When You're Ready to Migrate
You don't need to migrate. But if you want to, we built a skill for it:
pnpm dlx skills add shadcn/ui
Then ask your coding agent:
migrate accordion to base-ui
I’m trying out Ark UI on a side project. They do have some genuinely useful components, like tags input: https://ark-ui.com/docs/components/tags-input
They have a tabs/“segment group” component with a nice animated active element indicator which would probably be tricky to implement: https://ark-ui.com/docs/components/segment-group
And then they also have stuff like overcomplicated “click to copy” button and a <details> reimplementation: https://ark-ui.com/docs/components/clipboard, https://ark-ui.com/docs/components/collapsible
All with a verbose markup that renders as a div soup.
Even if they’re more deterministic, I wonder if the days of codemods are numbered.
What you want isn't skill files for LLMs, though. Just write docs for humans. Write a migration guide, for humans.
It's going to take us a while to realize they should be the same things, skill files and docs.
PrimeNG had a licensing change recently and I'm looking at a suitable alternatives for a fresh project.
Both attempts [1] to surface this on HN failed but if you are using a PrimeTek component library you need to be aware of this change.
PrimeNG, PrimeReact, and PrimeVue are all going fully closed source and ongoing licencing will be $800 per developer seat in 2027. [2]

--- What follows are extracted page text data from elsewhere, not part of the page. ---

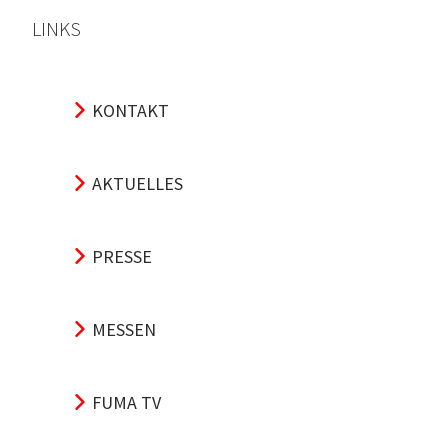
LINKS
KONTAKT
AKTUELLES
PRESSE
MESSEN
FUMA TV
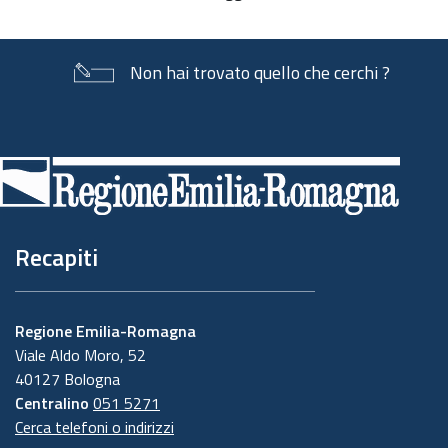
documento
Non hai trovato quello che cerchi ?
Piè
di
pagina
Recapiti
Regione Emilia-Romagna
Viale Aldo Moro, 52
40127 Bologna
Centralino
051 5271
Cerca telefoni o indirizzi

The previous repos have been archived. [3]
PrimeFaces remains open source but it's now developed and maintained by independent volunteer developers who are not employees of PrimeTek.
[1]: https://hn.algolia.com/?q=The+Next+Chapter+of+PrimeTek
That being said, a group did fork PrimeNG, and plan on maintaining it (new name pending)
So essentially they look and operate the same as Radix components at the shadcn level but you have low-level control later on should you need it.
Trying to decide between the two atm.
Having a library not in anyway related to that to me feels like a big pro.
I have found React Aria to be very good. I really like how its a set of hooks, a set of premade components using said hooks, and I like how you can choose bits of either approach for your own components. Some of the hooks are very useful.
It even looks incredible when building desktop apps. We used it to build DB Pro [1] and the DB Pro website, and everyone compliments us on our design.
I see it becoming the defacto choice for UIs especially when building with agents.